**Exercise goal**
With the pictures removed, write out the data below exactly.

**Task data**

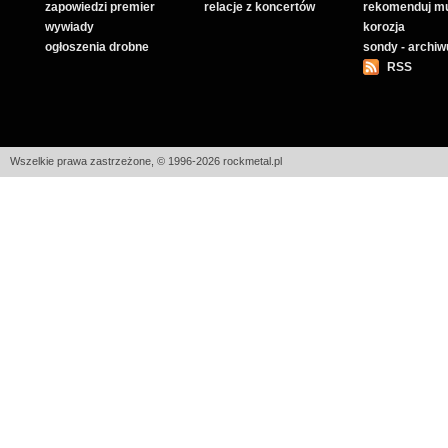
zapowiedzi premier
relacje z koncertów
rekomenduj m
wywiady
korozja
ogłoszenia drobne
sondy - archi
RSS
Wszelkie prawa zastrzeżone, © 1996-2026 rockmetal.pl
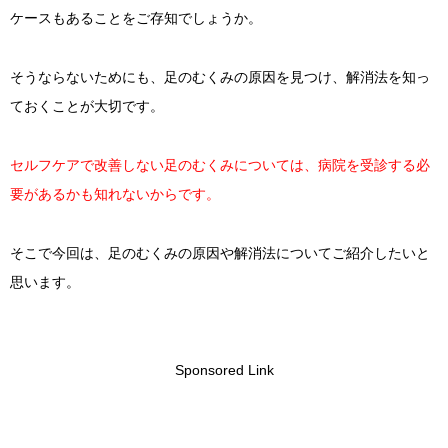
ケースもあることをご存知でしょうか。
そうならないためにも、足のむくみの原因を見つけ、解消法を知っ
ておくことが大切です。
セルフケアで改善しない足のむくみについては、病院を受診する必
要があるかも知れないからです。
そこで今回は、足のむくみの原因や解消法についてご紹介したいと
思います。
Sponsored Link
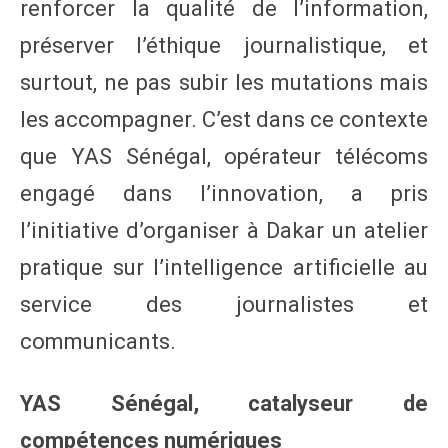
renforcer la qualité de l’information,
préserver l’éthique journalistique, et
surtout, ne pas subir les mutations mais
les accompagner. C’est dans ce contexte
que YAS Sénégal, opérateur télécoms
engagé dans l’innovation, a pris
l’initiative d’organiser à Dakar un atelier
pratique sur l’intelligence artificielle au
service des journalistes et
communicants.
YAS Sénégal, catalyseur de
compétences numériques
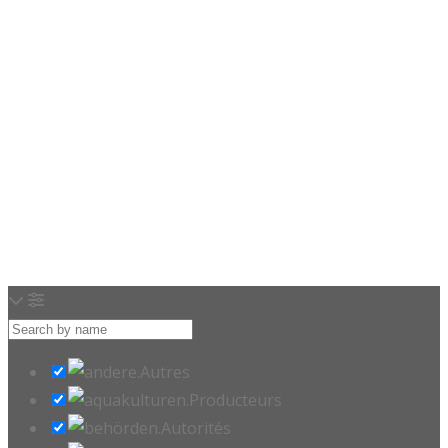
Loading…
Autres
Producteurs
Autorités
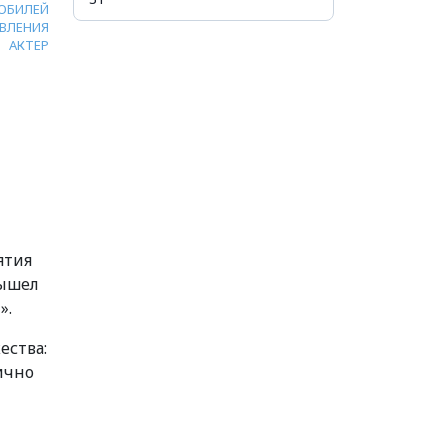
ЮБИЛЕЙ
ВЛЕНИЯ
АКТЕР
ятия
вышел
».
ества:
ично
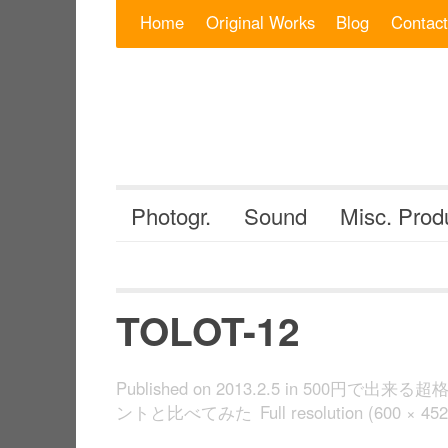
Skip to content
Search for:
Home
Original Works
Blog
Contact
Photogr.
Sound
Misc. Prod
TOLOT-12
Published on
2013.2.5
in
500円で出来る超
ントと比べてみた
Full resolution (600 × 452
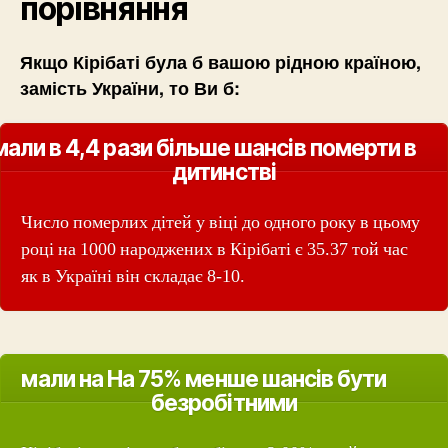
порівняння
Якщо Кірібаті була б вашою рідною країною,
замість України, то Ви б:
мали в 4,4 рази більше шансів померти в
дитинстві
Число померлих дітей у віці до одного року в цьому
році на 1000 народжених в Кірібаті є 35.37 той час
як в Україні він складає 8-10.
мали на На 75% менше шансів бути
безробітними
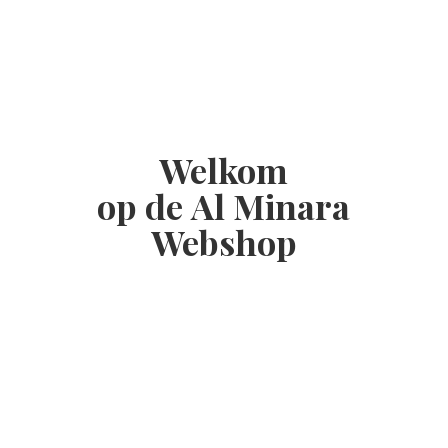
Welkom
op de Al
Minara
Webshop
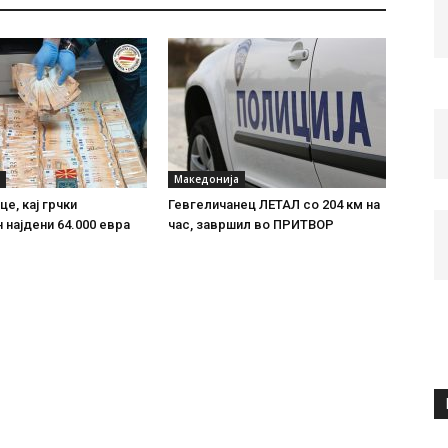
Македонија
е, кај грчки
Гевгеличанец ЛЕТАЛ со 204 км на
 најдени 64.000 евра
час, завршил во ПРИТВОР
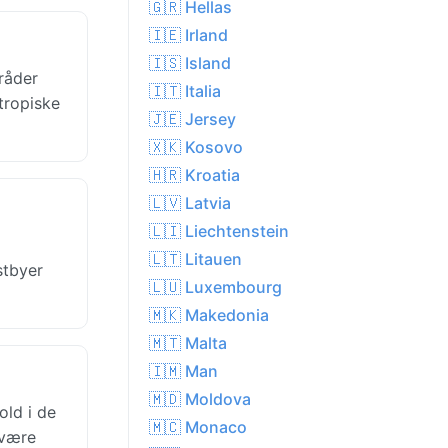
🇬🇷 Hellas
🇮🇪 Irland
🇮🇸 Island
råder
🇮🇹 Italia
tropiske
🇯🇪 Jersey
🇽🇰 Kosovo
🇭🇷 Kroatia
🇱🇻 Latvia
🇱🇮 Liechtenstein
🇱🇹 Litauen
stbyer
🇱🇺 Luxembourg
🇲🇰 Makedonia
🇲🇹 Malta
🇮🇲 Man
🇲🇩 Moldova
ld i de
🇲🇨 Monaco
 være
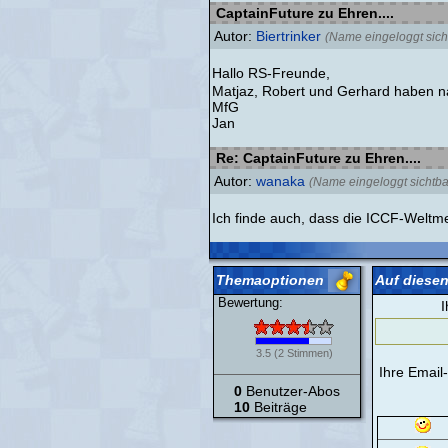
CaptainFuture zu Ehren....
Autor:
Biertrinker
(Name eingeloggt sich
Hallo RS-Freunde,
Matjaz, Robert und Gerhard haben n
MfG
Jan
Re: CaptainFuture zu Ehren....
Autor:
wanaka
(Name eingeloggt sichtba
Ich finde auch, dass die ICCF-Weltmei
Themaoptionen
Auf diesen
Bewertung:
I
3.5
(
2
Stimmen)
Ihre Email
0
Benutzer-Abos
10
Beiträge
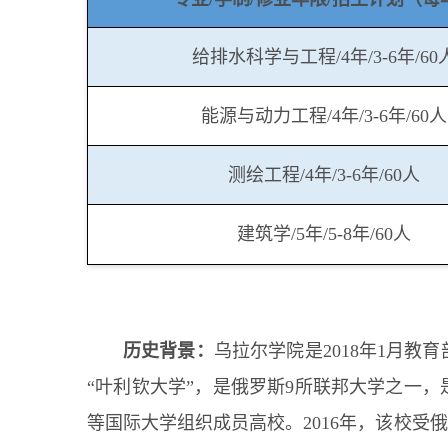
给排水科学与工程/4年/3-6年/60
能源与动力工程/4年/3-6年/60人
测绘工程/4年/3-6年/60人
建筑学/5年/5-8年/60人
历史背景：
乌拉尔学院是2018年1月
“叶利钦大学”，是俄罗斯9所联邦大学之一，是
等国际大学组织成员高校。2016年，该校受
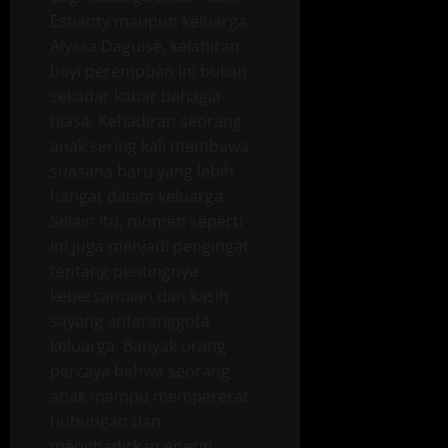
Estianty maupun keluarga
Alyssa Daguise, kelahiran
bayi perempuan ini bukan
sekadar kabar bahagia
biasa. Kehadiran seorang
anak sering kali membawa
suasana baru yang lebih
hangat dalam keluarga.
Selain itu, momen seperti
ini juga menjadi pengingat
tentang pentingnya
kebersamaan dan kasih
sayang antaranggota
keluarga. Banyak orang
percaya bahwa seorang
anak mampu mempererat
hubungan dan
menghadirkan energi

**Answer box**
zapowiedzi premier
relacje z koncertów
rekomenduj m
wywiady
korozja
ogłoszenia drobne
sondy - archi
RSS
Wszelkie prawa zastrzeżone, © 1996-2026 rockmetal.pl
ケースもあることをご存知でしょうか。
そうならないためにも、足のむくみの原因を見つけ、解消法を知っ
ておくことが大切です。
セルフケアで改善しない足のむくみについては、病院を受診する必
要があるかも知れないからです。
そこで今回は、足のむくみの原因や解消法についてご紹介したいと
思います。
Sponsored Link
renforcer la qualité de l’information,
préserver l’éthique journalistique, et
surtout, ne pas subir les mutations mais
les accompagner. C’est dans ce contexte
que YAS Sénégal, opérateur télécoms
engagé dans l’innovation, a pris
l’initiative d’organiser à Dakar un atelier
pratique sur l’intelligence artificielle au
service des journalistes et
communicants.
YAS Sénégal, catalyseur de
compétences numériques
Loading…
Autres
Producteurs
Autorités
ЮБИЛЕЙ
ВЛЕНИЯ
АКТЕР
ятия
вышел
».
ества:
ично
Skip to content
Search for:
Home
Original Works
Blog
Contact
Photogr.
Sound
Misc. Prod
TOLOT-12
Published on
2013.2.5
in
500円で出来る超
ントと比べてみた
Full resolution (600 × 452
порівняння
Якщо Кірібаті була б вашою рідною країною,
замість України, то Ви б:
мали в 4,4 рази більше шансів померти в
дитинстві
Число померлих дітей у віці до одного року в цьому
році на 1000 народжених в Кірібаті є 35.37 той час
як в Україні він складає 8-10.
мали на На 75% менше шансів бути
безробітними
Welkom
op de Al
Minara
Webshop
Македонија
е, кај грчки
Гевгеличанец ЛЕТАЛ со 204 км на
 најдени 64.000 евра
час, завршил во ПРИТВОР
🇬🇷 Hellas
🇮🇪 Irland
🇮🇸 Island
råder
🇮🇹 Italia
tropiske
🇯🇪 Jersey
🇽🇰 Kosovo
🇭🇷 Kroatia
🇱🇻 Latvia
🇱🇮 Liechtenstein
🇱🇹 Litauen
stbyer
🇱🇺 Luxembourg
🇲🇰 Makedonia
🇲🇹 Malta
🇮🇲 Man
🇲🇩 Moldova
ld i de
🇲🇨 Monaco
 være
CaptainFuture zu Ehren....
Autor:
Biertrinker
(Name eingeloggt sich
Hallo RS-Freunde,
Matjaz, Robert und Gerhard haben n
MfG
Jan
Re: CaptainFuture zu Ehren....
Autor:
wanaka
(Name eingeloggt sichtba
Ich finde auch, dass die ICCF-Weltmei
Themaoptionen
Auf diesen
Bewertung:
I
3.5
(
2
Stimmen)
Ihre Email
0
Benutzer-Abos
10
Beiträge
给排水科学与工程/4年/3-6年/60
能源与动力工程/4年/3-6年/60人
测绘工程/4年/3-6年/60人
建筑学/5年/5-8年/60人
历史背景：
乌拉尔学院是2018年1月
“叶利钦大学”，是俄罗斯9所联邦大学之一，是
等国际大学组织成员高校。2016年，该校受
Estianty maupun keluarga
Alyssa Daguise, kelahiran
bayi perempuan ini bukan
sekadar kabar bahagia
biasa. Kehadiran seorang
anak sering kali membawa
suasana baru yang lebih
hangat dalam keluarga.
Selain itu, momen seperti
ini juga menjadi pengingat
tentang pentingnya
kebersamaan dan kasih
sayang antaranggota
keluarga. Banyak orang
percaya bahwa seorang
anak mampu mempererat
hubungan dan
menghadirkan energi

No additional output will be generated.